Purpose : The hallmark of keratoconus (KC) is biomechanical failure of the cornea, with fragmentation of Bowman’s layer (BL) contributing to reduced corneal strength. Proteomic studies of collagen I in the KC corneal epithelium have shown underexpression of this major structural component of the extracellular matrix. Collagen I spatially localizes to BL and is produced in part by corneal epithelium. Wnt signaling, which regulates extracellular matrix production, has been shown to be dysregulated in KC, and our transcriptomic study of progressive KC corneal epithelium demonstrates underexpression of WNT10A mRNA. However, it is unclear whether WNT10A regulates collagen I expression in the corneal epithelium.

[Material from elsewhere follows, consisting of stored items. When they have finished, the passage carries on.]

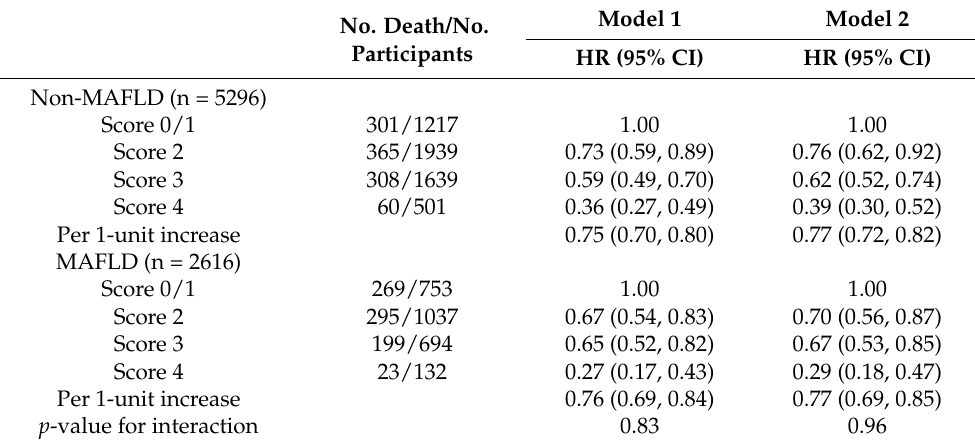
Table 2. Associations between healthy lifestyle and all-cause mortality in participants with and without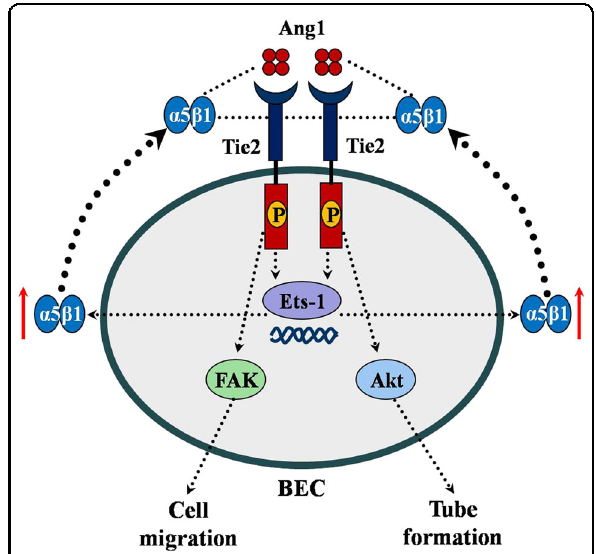
Fig. 8 Schematic representation of Ang1/Tie2 and integrin α 5 cooperative signaling in brain endothelial cell regulation. Following OGD, Ang1/Tie2 is upregulated, which cooperates with integrin α 5 to induce Tie2 activation and the phosphorylation of its downstream signaling molecules FAK and Akt in BECs, resulting in the increase of migration and capillary-like tube formation of BECs. Additionally, priming of BECs with Ang1 promotes the expression of α 5 integrin through Ets-1 signaling after OGD. Abbreviations: angiopoietin-1, Ang1; brain endothelial cells, BECs; v-ets erythroblastosis virus E26 oncogene homolog-1, Ets-1; focal adhesion kinase, FAK; phosphorylation,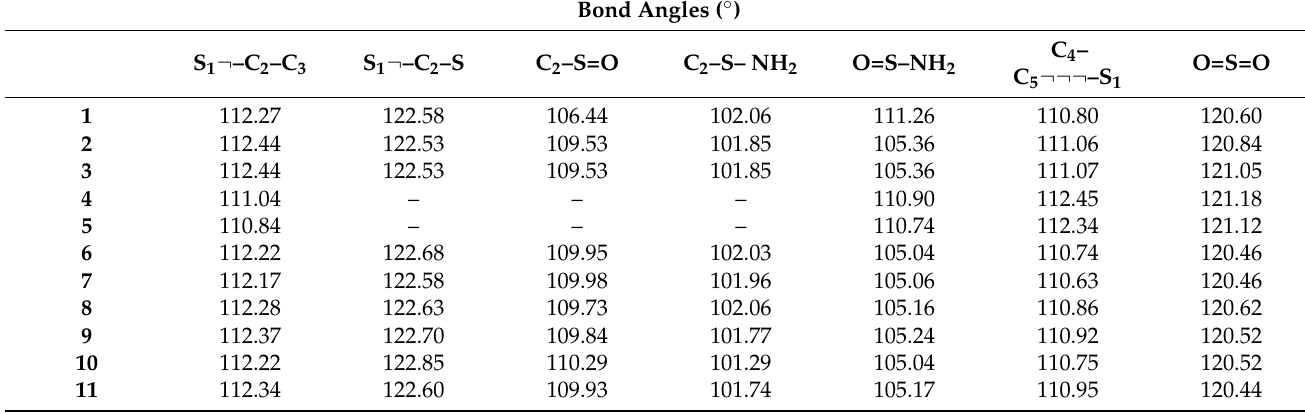
Table 2. Bond angles ( ◦ ) of selected bonds of 1 to 11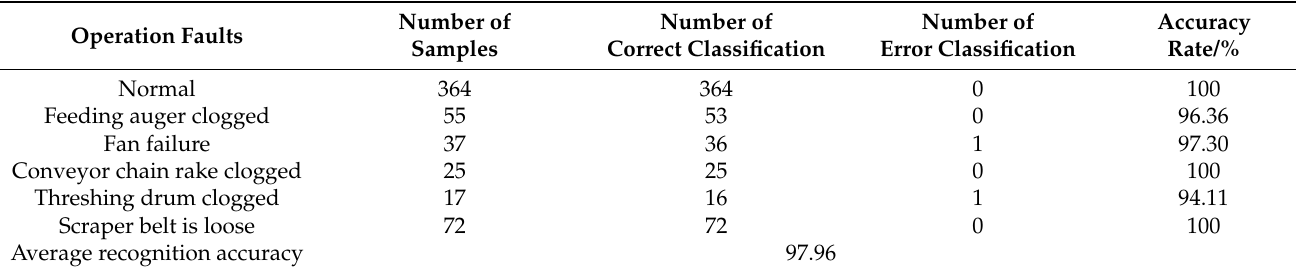
Table 4. The fault identification results of the IPSO-SVM model on the test set data.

Methods : RNA-sequencing was performed on corneal epithelium samples of five progressive KC and five myopic control eyes. WNT10A underexpression was validated using TaqMan qPCR on 31 additional independent samples; protein level validation with Western blot analysis. Immunohistochemistry was performed on tissue microarrays containing cores from over 100 KC and control cases. Additionally, WNT10A was overexpressed in vitro in immortalized corneal epithelial cells.

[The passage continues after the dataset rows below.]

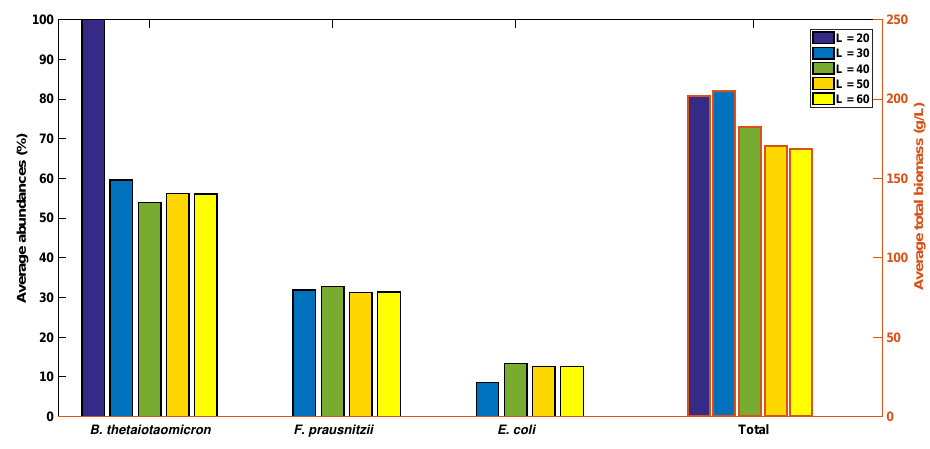
Figure 8. Effect of the biofilm thickness L on the adundance of each species and the total biomass concentration averaged across the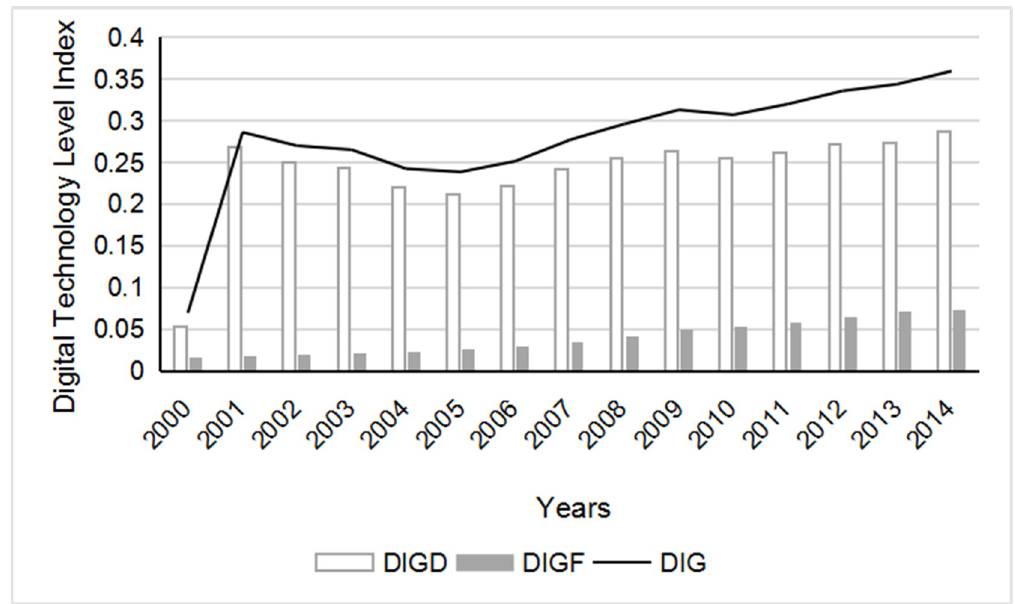
Fig 2. China’s manufacturing digital technology level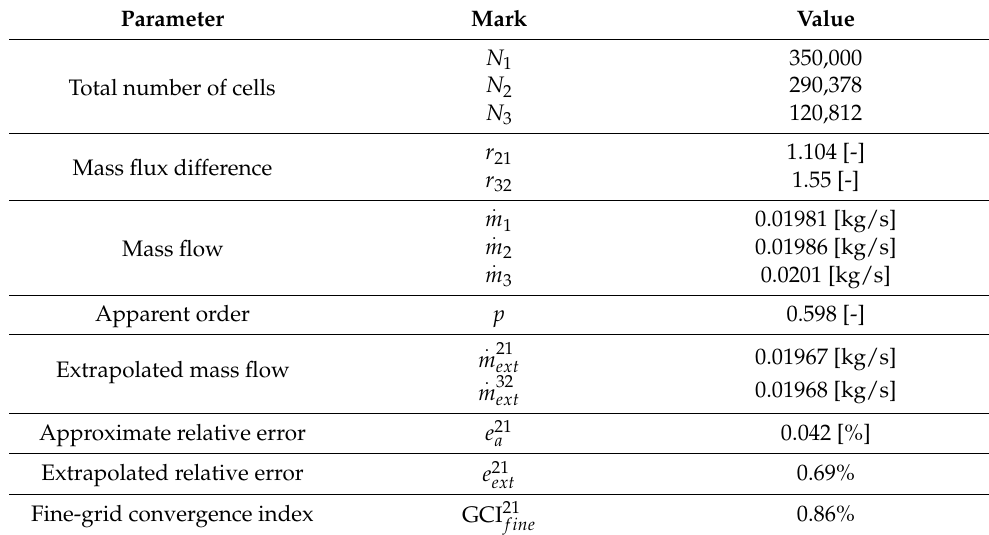
Table 2. Parameters used in the grid convergence method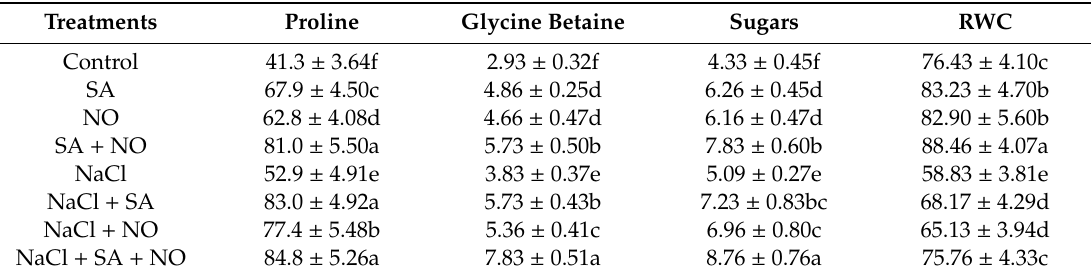
Table 2. E ff ect of exogenous application of SA and NO on proline, glycine betaine, sugars and relative water content in Vigna angularis under salinity (100 mM NaCl) stress. Data are the mean of four replicates and di ff erent letters show significant di ff erence at p < 0.05. Proline Glycine Betaine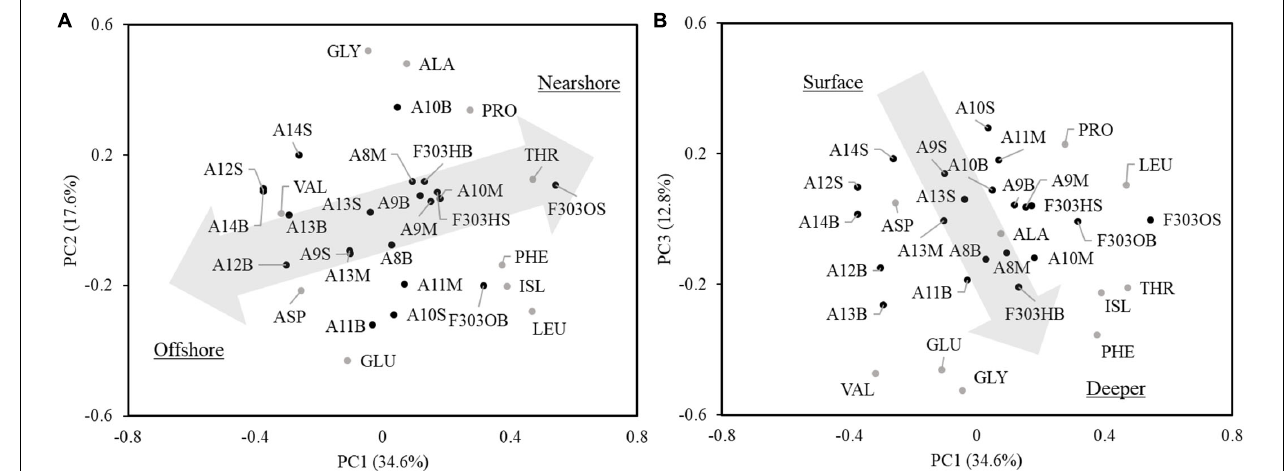
FIGURE 6 | Principal component analysis of amino acid δ 13 C values in particles from transect A and station F303. The site scores were divided by eight for better visualization. The first three principal components account for 34.6, 17.6, and 12.8% of the variations. PC1 and PC2 (A) clusters the samples into offshore (bottom left) and nearshore (upper right) samples. PC1 and PC3 (B) clusters the samples into surface samples (upper) and samples in depth (bottom). Letters behind the station represent depth of the sample, the “S”, “M,” and “B” indicates surface, middle, and bottom water, respectively. Station F303H and F303O are the two visits to station F303 before and after the Tropical Storm Son-Tinh,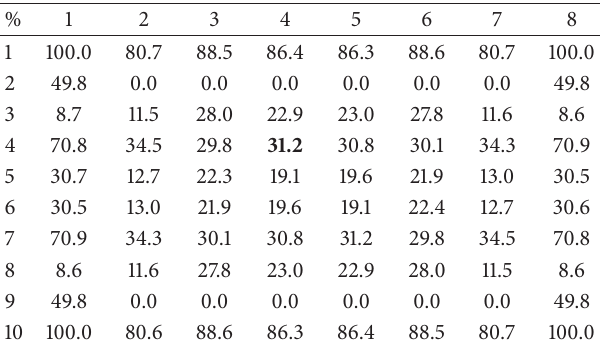
Table 1: Optimal power distribution of heaters on upper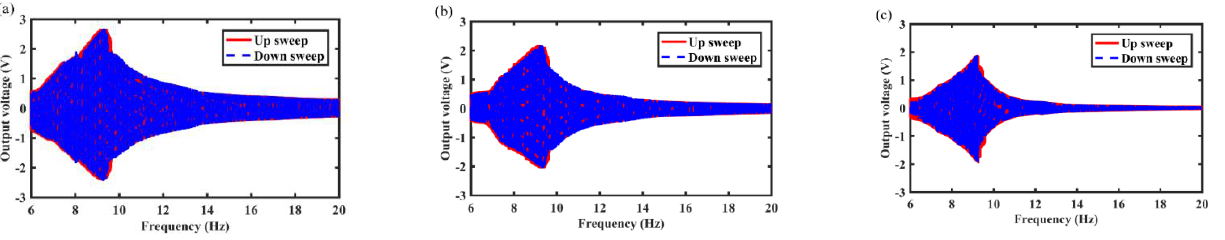
Figure 7. Frequency sweep response of the MCEEH with excitation acceleration of 0.7 g: ( a ) coil 1; ( b ) coil 2; ( c ) coil 3.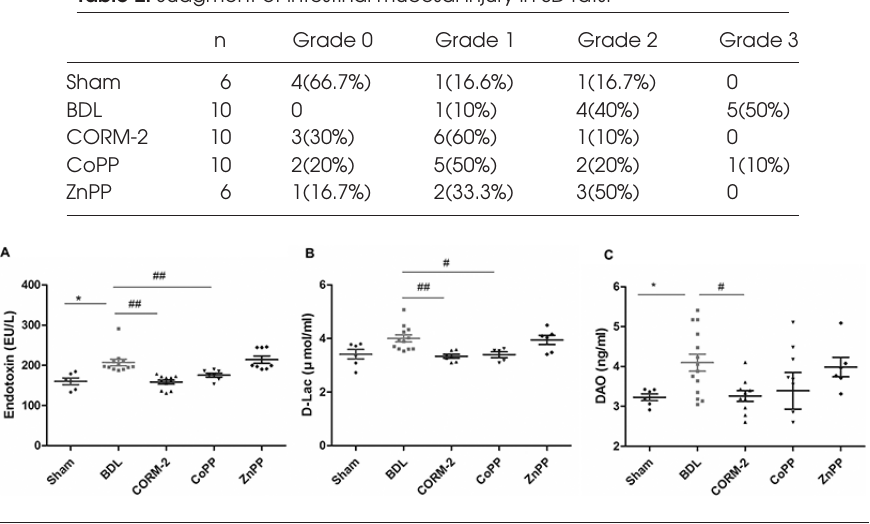
Table 2. Judgment of intestinal mucosal injury in SD rats.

Results : WNT10A was underexpressed in KC corneal epithelium as compared to myopic controls (transcript ratio KC/control=0.59, p=0.02 per RNA-sequencing study; transcript ratio=0.66, p=0.03 per qPCR; protein ratio=0.07, p=0.06 per Western blot). Immunohistochemical analysis demonstrated WNT10A absence or marked decrease in BL of KC corneas (p<0.0001). Finally, WNT10A positively regulated COL1A1 expression in corneal epithelial cells (protein ratio=11, p=0.02).

Conclusions : Though long suggested historically, our results provide for the first time a potential molecular mechanism supporting the hypothesis that alterations of the epithelium contribute to stromal pathogenesis in KC. Specifically, we find that WNT10A promotes COL1A1 expression, and hypothesize that when WNT10A levels are low, reduced deposition of collagen I in BL may compromise biomechanical strength and potentiate breaks typical of KC. These studies also suggest that the Wnt pathway represents a therapeutic target, as its manipulation in the corneal epithelium may induce collagen I production and increase tensile strength in KC.

This is a 2021 ARVO Annual Meeting abstract.